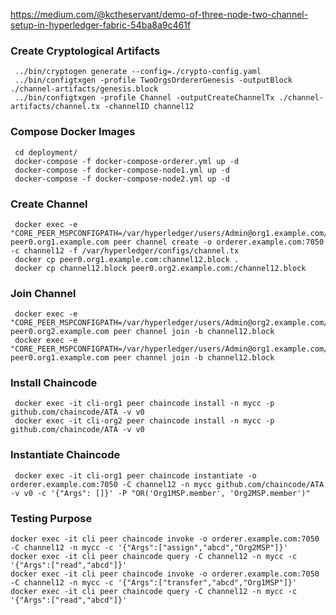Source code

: https://medium.com/@kctheservant/demo-of-three-node-two-channel-setup-in-hyperledger-fabric-54ba8a9c461f
### Create Cryptological Artifacts

```
 ../bin/cryptogen generate --config=./crypto-config.yaml 
 ../bin/configtxgen -profile TwoOrgsOrdererGenesis -outputBlock ./channel-artifacts/genesis.block 
 ../bin/configtxgen -profile Channel -outputCreateChannelTx ./channel-artifacts/channel.tx -channelID channel12 
 ```
 
### Compose Docker Images

```
 cd deployment/  
 docker-compose -f docker-compose-orderer.yml up -d 
 docker-compose -f docker-compose-node1.yml up -d 
 docker-compose -f docker-compose-node2.yml up -d 
 ```
 
### Create Channel

```
 docker exec -e "CORE_PEER_MSPCONFIGPATH=/var/hyperledger/users/Admin@org1.example.com/msp" peer0.org1.example.com peer channel create -o orderer.example.com:7050 -c channel12 -f /var/hyperledger/configs/channel.tx 
 docker cp peer0.org1.example.com:channel12.block . 
 docker cp channel12.block peer0.org2.example.com:/channel12.block 
 ```
 
### Join Channel

```
 docker exec -e "CORE_PEER_MSPCONFIGPATH=/var/hyperledger/users/Admin@org2.example.com/msp" peer0.org2.example.com peer channel join -b channel12.block 
 docker exec -e "CORE_PEER_MSPCONFIGPATH=/var/hyperledger/users/Admin@org1.example.com/msp" peer0.org1.example.com peer channel join -b channel12.block  
 ```

### Install Chaincode

```
 docker exec -it cli-org1 peer chaincode install -n mycc -p github.com/chaincode/ATA -v v0 
 docker exec -it cli-org2 peer chaincode install -n mycc -p github.com/chaincode/ATA -v v0 
```

### Instantiate Chaincode

```
 docker exec -it cli-org1 peer chaincode instantiate -o orderer.example.com:7050 -C channel12 -n mycc github.com/chaincode/ATA -v v0 -c '{"Args": []}' -P "OR('Org1MSP.member', 'Org2MSP.member')" 
```

### Testing Purpose

```
docker exec -it cli peer chaincode invoke -o orderer.example.com:7050 -C channel12 -n mycc -c '{"Args":["assign","abcd","Org2MSP"]}'
docker exec -it cli peer chaincode query -C channel12 -n mycc -c '{"Args":["read","abcd"]}' 
docker exec -it cli peer chaincode invoke -o orderer.example.com:7050 -C channel12 -n mycc -c '{"Args":["transfer","abcd","Org1MSP"]}' 
docker exec -it cli peer chaincode query -C channel12 -n mycc -c '{"Args":["read","abcd"]}'
  ```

○ ○ ○ ○ ○

▶ [Instructions to follow]:
Report every line in the data that holds "query", copying each one.

▶ [The answer]:
docker exec -it cli peer chaincode query -C channel12 -n mycc -c '{"Args":["read","abcd"]}' 
docker exec -it cli peer chaincode query -C channel12 -n mycc -c '{"Args":["read","abcd"]}'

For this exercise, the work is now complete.